Париж возбуждал общий интерес. Мы оставили его в самый занимательный момент: Людовик-Наполеон только что взошел на престол. Англия одна еще признала его – больше ничего мы не знали. Улеглись ли партии? сумел ли он поддержать порядок, который восстановил? тихо ли там? – вот вопросы, которые шевелились в голове при воспоминании о Франции. "В Париж бы! – говорил я со вздохом, – пожить бы там, в этом омуте новостей, искусств, мод, политики, ума и глупостей, безобразия и красоты, глубокомыслия и пошлостей, – пожить бы эпикурейцем, насмешливым наблюдателем всех этих проказ!" "А вот Испания с своей цветущей Андалузией, – уныло думал я, глядя в ту сторону, где дед указал быть испанскому берегу. – Севилья, caballeros с гитарами и шпагами, женщины, балконы, лимоны и померанцы. Dahin бы, в Гренаду куда-нибудь, где так умно и изящно путешествовал эпикуреец Боткин, умевший вытянуть до капли всю сладость испанского неба и воздуха, женщин и апельсинов, – пожить бы там, полежать под олеандрами, тополями, сочетать русскую лень с испанскою и посмотреть, что из этого выйдет".

Но фрегат мчится – едва только дед успевает доносить начальству: 40, 38, 35 градусов, параллель – Сан-Винцента, Кадикса… Прощай, Испания, прощай, Европа! Прощайте, друзья мои! увижу ли я вас? Дойдут ли когда-нибудь до вас эти строки, которые пишу, точно под шум столетней дубравы, хотя под южным, но еще серым небом, пишу в теплом байковом пальто?

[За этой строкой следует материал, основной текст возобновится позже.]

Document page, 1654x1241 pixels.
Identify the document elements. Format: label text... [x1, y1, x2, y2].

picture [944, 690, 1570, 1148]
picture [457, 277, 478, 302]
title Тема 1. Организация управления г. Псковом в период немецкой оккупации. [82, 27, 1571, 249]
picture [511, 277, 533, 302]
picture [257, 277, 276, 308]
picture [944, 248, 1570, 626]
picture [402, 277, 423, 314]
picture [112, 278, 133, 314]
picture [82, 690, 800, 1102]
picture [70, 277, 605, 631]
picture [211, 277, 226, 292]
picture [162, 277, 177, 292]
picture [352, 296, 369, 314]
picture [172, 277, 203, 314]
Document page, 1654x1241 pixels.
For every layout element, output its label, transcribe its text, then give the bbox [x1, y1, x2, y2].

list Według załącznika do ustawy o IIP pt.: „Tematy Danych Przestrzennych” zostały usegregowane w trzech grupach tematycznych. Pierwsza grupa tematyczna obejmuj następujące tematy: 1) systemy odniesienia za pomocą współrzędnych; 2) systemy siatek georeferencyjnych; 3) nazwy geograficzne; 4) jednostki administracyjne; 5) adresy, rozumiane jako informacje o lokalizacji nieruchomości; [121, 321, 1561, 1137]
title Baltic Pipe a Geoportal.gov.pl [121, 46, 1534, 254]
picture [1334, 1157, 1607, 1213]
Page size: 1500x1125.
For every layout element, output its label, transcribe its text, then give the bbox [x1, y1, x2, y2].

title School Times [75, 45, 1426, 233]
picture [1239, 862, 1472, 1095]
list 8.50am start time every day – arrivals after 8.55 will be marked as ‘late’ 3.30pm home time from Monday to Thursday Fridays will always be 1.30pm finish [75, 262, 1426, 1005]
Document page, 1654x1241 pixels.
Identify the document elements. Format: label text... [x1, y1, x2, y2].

Далеко, кажется, уехал я, но чую еще север смущенной душой; до меня еще доносится дыхание его зимы, вижу его колорит на воде и небе. Я как будто близко. Я не вижу ни голубого неба, ни синего моря. Шум, холод и соленые брызги – вот пока моя сфера! 18-го января, в осьмой день по выходе из Англии, часов в 9-ть утра, кто-то постучался ко мне в дверь. "Кто там?" – спросил я. "Я", – послышался ответ. "А! это вы, милый мой сосед?" – "Что вы делаете?" – спросил он.

"Что?" – отвечал я вопросом, как Фаддеев. "Верно, лежите?" – "Почти…" – сказал я, барахтаясь от качки в постели, одолеваемый подушками.